The Usual Suspects


Armando Ianucci writing in The Independent makes two interesting points about the general election battle for Westminster.

The first and most important is that it will be good for democracy in the UK to have a group of MPs who are not part of the 'usual suspects' at Westminster whose behaviour, in recent years, has brought the House of Commons to its knees.

The second is that for all that UKIP claims to speak for the United Kingdom, Nigel Farage has a strange way of trying to win friends and influence voters north of the border. 

But getting rid of the usual suspects has a powerful attraction given the anti-politics mood of the voters and helps to explain the popularity of SNP leader Nicola Sturgeon who comes across as genuine, compared to the pre-programmed, machine-like politicians who have run the show up until now.   

General Election 2015: We’ve become a land of Sturgeonettes, pining to be able to vote for her

There’s a yearning for someone in power who’s not a member of the Westminster squadron



By ARMANDO IANUCCI - The Independent

Scots are cock of the electoral walk at the moment. Is Nicola Sturgeon’s popularity this election’s version of the Cleggmania that turned us all into fainting hysterics for a day in 2010? Whatever the phenomenon, Britain has become a land of Sturgeonettes, pining for the ability to be able to vote for her.

No one seems to have explained that even Scottish voters can’t vote for her: she’s not standing for a Westminster seat. But it’s a nice dream and one that encapsulates the topsy-turvy world British politics has entered. The leader of a party whose prime purpose is to break up the Union seems the one politician who most offers a conciliatory message of how partnership can work in politics. She’s become a strangely unifying force.

Compare her with Nigel Farage who used his TV appearance last week not to only to plead for us to put foreign HIV-positives back on the next ferry to oblivion, but who berated the Scots for having a better spending deal than the rest of Britain. He promised under Ukip he would reverse that by penalising Scots more, thus writing off Scotland as a source of any Ukip support. For the one man who has the words United Kingdom in the title of his party, he seemed like he least believed in it.


Farage claimed that 60% of HIV cases diagnosed were not British-born (Getty)

It’s no surprise that this election doesn’t make sense; what else can you expect from an electoral system designed to operate efficiently only when there are two main parties? Introduce up to three others and you have a system that should be fast-tracked to A&E.

It would be easy, then, to think the only response to this democratic mess is to stay at home and not bother voting, but I like to think the complexity of what’s on offer provides some fresh way out. The fact that a lot of English voters are asking Nicola Sturgeon if they can vote for her may look like a misunderstanding of the constitution, but it’s actually the expression of a heartfelt frustration with the way politics is being played out nationally. It’s a yearning to vote for someone other than a member of the Westminster squadron who sit in London’s square mile and feel they should have complete control of every aspect of the UK.

For decades, Westminster has removed more and more power from local government, under the vote-grabbing headline of freedom of choice. Housing, school curriculum and testing, transport, and health standards, have all been micromanaged by ministers and special advisors in London. Austerity cuts have also reduced local government budgets by 30 per cent. More and more, what happens on a daily basis in Barnstable and Leeds is determined by the priorities of the occupant of 10 Downing Street. Our Big Society is being controlled from a Small Building.

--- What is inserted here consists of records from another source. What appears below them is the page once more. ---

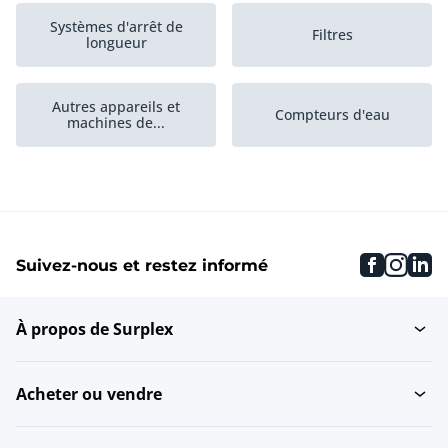
Systèmes d'arrêt de
Filtres
longueur
Autres appareils et
Compteurs d'eau
machines de...
Réservoirs de stockage
Groupe hydraulique
horizontaux
faceboo
inst
li
Suivez-nous et restez informé
Réservoirs de stockage
Filtration et traitement
verticaux
de l'air
À propos de Surplex
Réservoirs de mélange
Robots industriels
de stockage...
Acheter ou vendre
Filtres à pression
Autres matériaux
hydraulique
d'installation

The electorate is waking up to the fact that this is an inefficient way to run a country. It’s no surprise that the further you get out of London, the more national politics fragments into a series of radically diverse battles, between Labour and SNP in Scotland, Conservative and Liberal Democrat in the South-west of England, Labour and Ukip in the North, Conservative and Ukip on the South-east coast. With the Greens darting in and out of various areas where the contest would otherwise seem too conventional...

Is this not a healthy development, since it recognises a diversity of needs for different parts of the nation? Setting aside the question of whether our creaking voting system will give us a proper reflection of these different needs come the morning of 8 May, shouldn’t we acknowledge that this is where elections will be trending for the foreseeable future?

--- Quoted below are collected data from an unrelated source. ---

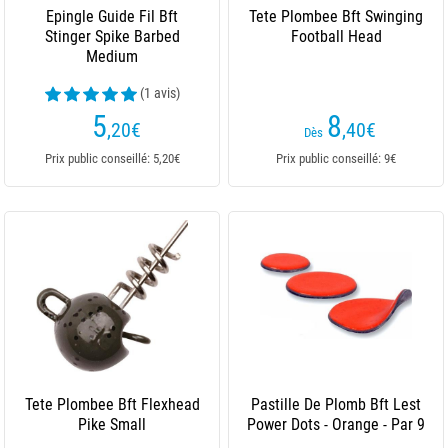
Epingle Guide Fil Bft
Tete Plombee Bft Swinging
Stinger Spike Barbed
Football Head
Medium
(1 avis)
5
8
,20
€
,40
€
Dès
Prix public conseillé: 5,20€
Prix public conseillé: 9€
Tete Plombee Bft Flexhead
Pastille De Plomb Bft Lest
Pike Small
Power Dots - Orange - Par 9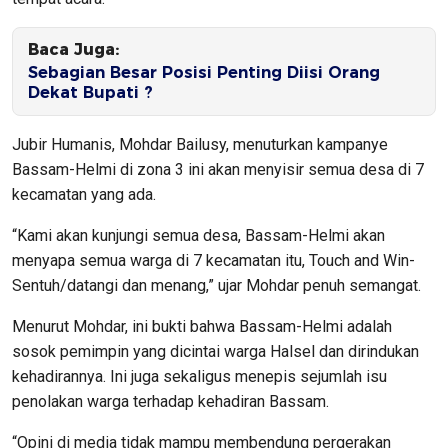
Baca Juga:
Sebagian Besar Posisi Penting Diisi Orang
Dekat Bupati ?
Jubir Humanis, Mohdar Bailusy, menuturkan kampanye
Bassam-Helmi di zona 3 ini akan menyisir semua desa di 7
kecamatan yang ada.
“Kami akan kunjungi semua desa, Bassam-Helmi akan
menyapa semua warga di 7 kecamatan itu, Touch and Win-
Sentuh/datangi dan menang,” ujar Mohdar penuh semangat.
Menurut Mohdar, ini bukti bahwa Bassam-Helmi adalah
sosok pemimpin yang dicintai warga Halsel dan dirindukan
kehadirannya. Ini juga sekaligus menepis sejumlah isu
penolakan warga terhadap kehadiran Bassam.
“Opini di media tidak mampu membendung pergerakan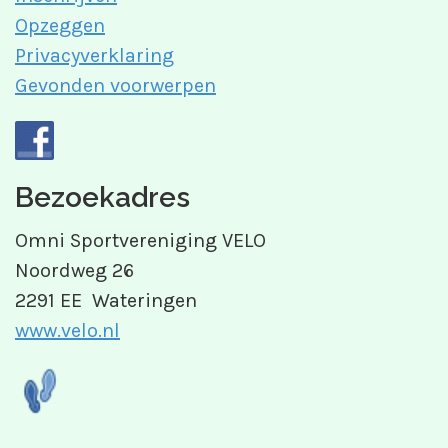
Opzeggen
Privacyverklaring
Gevonden voorwerpen
Bezoekadres
Omni Sportvereniging VELO
Noordweg 26
2291 EE Wateringen
www.velo.nl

I don’t see it as some apocalyptic disintegration of the UK but as each part of the country beginning to reclaim its right to argue for its own form of politics. It’s telling that the more Cameron threatens Britain with the prospect of a Labour and SNP pact, the more the SNP’s vote goes up in Scotland and the more Labour’s goes up in the rest of the UK. While some politicians paint nationalism as a calamity, the electorate sees cooperation between parties as liberating.

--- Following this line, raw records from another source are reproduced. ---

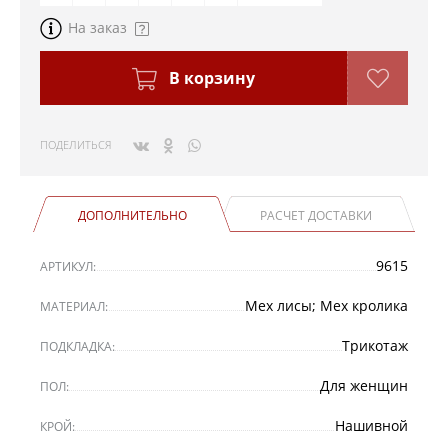
На заказ
В корзину
ПОДЕЛИТЬСЯ
ДОПОЛНИТЕЛЬНО
РАСЧЕТ ДОСТАВКИ
9615
АРТИКУЛ:
Мех лисы; Мех кролика
МАТЕРИАЛ:
Трикотаж
ПОДКЛАДКА:
Для женщин
ПОЛ:
Нашивной
КРОЙ:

We’re asked to view Nicola Sturgeon propping up a Labour government as a negative development on the grounds that it would lead to another referendum on Scottish independence. But that view is just one, very Westminster-centric, conventional view of politics.

Is it too much to hope that a non-conventional, non-Westminster scenario would have regional MPs of all parties starting to demand more power for their regions too as the price for allowing the SNP any say in the running of the UK? If that were the case and we arrived at a more equitable UK, power-sharing across the four nations may yet give us a more interesting and stable politics.